(Stored items from a collection)

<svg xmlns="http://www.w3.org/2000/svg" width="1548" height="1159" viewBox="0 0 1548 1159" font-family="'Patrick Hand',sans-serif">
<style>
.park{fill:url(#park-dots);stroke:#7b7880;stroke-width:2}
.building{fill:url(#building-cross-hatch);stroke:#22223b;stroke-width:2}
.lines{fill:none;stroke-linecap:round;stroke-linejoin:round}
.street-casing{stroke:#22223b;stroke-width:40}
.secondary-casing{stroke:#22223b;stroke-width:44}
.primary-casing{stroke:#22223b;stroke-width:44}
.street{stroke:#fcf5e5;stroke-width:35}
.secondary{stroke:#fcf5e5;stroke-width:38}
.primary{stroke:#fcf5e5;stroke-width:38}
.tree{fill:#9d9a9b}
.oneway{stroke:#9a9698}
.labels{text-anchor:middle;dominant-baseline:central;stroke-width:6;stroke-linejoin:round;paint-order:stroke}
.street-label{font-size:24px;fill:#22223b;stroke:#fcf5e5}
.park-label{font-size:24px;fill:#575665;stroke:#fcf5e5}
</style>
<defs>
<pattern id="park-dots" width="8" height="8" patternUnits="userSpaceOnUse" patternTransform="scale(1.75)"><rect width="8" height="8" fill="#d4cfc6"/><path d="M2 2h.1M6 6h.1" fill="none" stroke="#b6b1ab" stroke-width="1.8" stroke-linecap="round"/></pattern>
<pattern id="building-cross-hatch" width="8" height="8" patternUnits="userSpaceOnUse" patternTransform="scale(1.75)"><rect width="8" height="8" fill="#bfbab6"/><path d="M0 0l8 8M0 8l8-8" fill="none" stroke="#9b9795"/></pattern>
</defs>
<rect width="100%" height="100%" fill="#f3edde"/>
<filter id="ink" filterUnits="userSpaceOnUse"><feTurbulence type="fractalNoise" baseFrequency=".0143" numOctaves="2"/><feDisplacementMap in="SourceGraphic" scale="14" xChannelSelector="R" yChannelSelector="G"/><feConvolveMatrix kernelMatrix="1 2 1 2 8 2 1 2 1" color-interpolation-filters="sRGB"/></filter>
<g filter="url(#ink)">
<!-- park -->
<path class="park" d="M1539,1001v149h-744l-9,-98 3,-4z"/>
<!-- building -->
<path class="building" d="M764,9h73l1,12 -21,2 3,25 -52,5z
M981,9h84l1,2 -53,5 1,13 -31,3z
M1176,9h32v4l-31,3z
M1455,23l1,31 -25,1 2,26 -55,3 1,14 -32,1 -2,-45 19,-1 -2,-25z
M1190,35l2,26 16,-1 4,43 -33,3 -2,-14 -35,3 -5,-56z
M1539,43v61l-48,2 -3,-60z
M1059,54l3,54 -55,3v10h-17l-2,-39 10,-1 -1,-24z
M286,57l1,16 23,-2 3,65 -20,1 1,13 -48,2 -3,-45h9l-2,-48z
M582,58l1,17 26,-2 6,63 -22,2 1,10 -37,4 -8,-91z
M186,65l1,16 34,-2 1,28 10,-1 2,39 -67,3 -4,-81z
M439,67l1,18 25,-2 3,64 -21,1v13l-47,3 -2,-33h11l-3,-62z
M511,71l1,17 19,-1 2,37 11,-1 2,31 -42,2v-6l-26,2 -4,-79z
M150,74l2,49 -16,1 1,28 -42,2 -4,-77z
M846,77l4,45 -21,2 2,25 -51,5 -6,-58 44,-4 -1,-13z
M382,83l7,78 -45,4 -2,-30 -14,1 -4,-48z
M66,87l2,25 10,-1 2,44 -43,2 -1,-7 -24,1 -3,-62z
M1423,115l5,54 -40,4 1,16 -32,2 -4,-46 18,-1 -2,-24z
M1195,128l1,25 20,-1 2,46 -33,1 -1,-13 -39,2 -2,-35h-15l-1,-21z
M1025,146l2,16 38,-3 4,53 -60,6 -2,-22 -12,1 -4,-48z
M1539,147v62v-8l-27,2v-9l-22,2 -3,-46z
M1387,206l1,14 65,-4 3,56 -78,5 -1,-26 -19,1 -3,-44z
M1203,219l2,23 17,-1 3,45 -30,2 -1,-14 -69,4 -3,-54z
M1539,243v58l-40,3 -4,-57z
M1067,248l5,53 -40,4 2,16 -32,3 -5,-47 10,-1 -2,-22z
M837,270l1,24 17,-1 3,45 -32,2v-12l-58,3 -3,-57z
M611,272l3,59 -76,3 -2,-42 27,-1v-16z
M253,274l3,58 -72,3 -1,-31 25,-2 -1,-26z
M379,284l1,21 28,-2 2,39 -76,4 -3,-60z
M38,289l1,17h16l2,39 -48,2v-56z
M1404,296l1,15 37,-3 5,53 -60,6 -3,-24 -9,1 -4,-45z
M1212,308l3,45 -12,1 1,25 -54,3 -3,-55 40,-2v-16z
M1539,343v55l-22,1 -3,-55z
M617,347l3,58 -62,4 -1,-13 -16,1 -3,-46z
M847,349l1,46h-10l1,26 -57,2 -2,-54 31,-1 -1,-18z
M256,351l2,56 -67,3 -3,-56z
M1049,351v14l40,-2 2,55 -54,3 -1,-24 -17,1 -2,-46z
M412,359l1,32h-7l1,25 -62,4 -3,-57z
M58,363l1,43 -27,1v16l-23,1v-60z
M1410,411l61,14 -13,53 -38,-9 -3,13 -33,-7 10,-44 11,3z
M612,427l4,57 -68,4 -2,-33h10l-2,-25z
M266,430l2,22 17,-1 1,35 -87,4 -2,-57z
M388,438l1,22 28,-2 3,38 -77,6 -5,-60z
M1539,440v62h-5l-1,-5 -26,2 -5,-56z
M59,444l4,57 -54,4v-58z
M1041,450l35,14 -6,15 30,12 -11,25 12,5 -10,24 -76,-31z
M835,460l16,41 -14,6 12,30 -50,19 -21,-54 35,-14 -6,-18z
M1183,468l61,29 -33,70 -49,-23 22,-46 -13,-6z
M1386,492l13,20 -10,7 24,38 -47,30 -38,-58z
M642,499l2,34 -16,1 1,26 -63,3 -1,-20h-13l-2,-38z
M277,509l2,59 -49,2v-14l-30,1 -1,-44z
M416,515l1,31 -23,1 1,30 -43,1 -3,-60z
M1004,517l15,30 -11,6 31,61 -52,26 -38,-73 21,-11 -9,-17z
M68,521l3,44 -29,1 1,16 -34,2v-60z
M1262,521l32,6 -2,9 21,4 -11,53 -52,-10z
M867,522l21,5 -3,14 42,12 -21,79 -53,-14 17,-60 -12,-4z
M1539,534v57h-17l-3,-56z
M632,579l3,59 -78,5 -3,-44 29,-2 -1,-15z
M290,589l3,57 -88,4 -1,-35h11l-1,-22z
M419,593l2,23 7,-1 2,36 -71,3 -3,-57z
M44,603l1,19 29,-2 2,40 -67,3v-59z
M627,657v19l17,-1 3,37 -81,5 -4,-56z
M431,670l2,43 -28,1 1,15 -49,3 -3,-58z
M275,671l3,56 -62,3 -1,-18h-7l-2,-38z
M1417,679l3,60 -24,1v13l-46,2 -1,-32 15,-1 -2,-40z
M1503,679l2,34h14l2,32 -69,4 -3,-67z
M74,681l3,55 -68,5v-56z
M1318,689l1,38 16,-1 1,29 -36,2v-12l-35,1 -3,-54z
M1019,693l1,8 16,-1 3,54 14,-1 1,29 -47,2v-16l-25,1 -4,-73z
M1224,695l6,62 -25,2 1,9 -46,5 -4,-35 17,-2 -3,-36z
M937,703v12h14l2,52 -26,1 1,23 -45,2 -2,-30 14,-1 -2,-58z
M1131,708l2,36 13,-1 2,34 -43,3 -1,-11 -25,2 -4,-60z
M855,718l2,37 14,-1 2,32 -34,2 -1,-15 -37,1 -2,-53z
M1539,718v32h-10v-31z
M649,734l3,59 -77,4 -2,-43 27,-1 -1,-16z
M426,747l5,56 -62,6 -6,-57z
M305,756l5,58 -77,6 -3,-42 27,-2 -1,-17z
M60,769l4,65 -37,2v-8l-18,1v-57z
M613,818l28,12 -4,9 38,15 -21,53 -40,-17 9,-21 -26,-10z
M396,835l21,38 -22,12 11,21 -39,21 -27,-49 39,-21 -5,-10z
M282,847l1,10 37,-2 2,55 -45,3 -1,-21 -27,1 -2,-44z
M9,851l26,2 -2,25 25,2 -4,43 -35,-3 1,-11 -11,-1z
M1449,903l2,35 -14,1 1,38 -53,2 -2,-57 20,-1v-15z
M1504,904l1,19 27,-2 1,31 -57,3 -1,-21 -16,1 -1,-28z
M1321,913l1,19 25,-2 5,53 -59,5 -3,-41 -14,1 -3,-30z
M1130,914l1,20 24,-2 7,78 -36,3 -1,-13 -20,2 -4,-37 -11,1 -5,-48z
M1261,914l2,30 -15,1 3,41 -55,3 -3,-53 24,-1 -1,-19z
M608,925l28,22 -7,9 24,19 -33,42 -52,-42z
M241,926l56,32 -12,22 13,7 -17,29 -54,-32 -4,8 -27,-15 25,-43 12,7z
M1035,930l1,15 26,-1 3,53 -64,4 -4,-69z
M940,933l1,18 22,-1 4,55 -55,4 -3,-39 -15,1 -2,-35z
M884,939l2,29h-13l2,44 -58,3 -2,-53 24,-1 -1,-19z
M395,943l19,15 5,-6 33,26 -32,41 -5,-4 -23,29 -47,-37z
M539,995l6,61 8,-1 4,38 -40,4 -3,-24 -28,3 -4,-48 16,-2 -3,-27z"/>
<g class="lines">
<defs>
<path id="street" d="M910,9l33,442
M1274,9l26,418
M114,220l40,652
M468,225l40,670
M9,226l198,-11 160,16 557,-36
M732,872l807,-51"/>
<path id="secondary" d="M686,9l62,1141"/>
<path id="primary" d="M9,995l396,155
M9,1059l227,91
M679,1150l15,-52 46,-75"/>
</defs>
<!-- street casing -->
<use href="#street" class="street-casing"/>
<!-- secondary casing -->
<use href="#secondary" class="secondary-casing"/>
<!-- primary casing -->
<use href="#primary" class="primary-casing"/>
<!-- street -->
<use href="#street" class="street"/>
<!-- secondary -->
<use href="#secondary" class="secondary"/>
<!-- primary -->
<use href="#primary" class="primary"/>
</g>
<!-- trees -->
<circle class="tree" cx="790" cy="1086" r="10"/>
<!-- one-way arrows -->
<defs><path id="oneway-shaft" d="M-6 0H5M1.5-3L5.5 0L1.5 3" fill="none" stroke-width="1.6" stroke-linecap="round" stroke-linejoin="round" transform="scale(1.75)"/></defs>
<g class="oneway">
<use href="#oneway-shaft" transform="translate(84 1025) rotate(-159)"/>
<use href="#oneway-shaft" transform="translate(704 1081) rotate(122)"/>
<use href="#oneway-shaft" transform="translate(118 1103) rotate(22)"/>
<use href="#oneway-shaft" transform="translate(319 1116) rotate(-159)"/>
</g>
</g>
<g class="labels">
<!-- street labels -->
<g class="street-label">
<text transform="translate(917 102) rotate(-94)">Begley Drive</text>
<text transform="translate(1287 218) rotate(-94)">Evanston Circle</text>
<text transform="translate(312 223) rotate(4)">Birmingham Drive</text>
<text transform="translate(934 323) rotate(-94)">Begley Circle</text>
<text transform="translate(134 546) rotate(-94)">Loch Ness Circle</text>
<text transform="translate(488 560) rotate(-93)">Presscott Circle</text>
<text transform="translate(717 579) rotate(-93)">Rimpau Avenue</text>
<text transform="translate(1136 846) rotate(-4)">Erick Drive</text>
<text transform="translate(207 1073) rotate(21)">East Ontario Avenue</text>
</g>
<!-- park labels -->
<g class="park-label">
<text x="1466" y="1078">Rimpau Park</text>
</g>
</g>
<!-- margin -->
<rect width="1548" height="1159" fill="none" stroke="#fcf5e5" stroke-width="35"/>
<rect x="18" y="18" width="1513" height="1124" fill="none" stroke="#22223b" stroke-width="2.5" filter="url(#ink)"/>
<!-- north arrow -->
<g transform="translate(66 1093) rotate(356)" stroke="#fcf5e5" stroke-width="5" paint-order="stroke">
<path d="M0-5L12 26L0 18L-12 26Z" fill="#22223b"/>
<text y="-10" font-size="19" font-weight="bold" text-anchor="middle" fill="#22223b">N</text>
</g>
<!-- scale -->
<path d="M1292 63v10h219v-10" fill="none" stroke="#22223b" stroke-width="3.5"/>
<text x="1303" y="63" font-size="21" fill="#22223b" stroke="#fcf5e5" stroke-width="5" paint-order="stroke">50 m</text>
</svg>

■ **ACTIVITY**:
The required answer is the exact run of lines above starting at the line with "M426,747l5,56 -62,6 -6,-57z" and ending at the line with "M282,847l1,10 37,-2 2,55", with both ends present.

■ **ANSWER AREA**:
M426,747l5,56 -62,6 -6,-57z
M305,756l5,58 -77,6 -3,-42 27,-2 -1,-17z
M60,769l4,65 -37,2v-8l-18,1v-57z
M613,818l28,12 -4,9 38,15 -21,53 -40,-17 9,-21 -26,-10z
M396,835l21,38 -22,12 11,21 -39,21 -27,-49 39,-21 -5,-10z
M282,847l1,10 37,-2 2,55 -45,3 -1,-21 -27,1 -2,-44z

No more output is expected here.